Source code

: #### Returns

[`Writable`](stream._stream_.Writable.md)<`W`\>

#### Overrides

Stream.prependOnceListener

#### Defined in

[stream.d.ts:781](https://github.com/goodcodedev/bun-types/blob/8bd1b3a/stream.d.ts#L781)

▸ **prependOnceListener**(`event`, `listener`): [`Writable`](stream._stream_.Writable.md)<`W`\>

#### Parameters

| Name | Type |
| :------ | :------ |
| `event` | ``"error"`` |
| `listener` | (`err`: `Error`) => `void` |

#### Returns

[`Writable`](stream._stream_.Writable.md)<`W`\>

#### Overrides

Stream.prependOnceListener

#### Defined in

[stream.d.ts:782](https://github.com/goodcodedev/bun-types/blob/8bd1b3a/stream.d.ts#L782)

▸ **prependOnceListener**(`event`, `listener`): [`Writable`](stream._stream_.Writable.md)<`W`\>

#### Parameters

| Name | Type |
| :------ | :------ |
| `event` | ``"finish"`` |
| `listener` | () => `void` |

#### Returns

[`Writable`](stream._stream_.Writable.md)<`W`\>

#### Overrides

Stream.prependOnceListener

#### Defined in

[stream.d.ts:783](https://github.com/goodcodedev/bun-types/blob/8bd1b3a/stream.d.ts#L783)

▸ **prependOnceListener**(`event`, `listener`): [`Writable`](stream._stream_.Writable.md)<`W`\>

────────────────

Work instruction. Please return every line of the records that contains the word "void".

Reply.
| `listener` | (`err`: `Error`) => `void` |
| `listener` | () => `void` |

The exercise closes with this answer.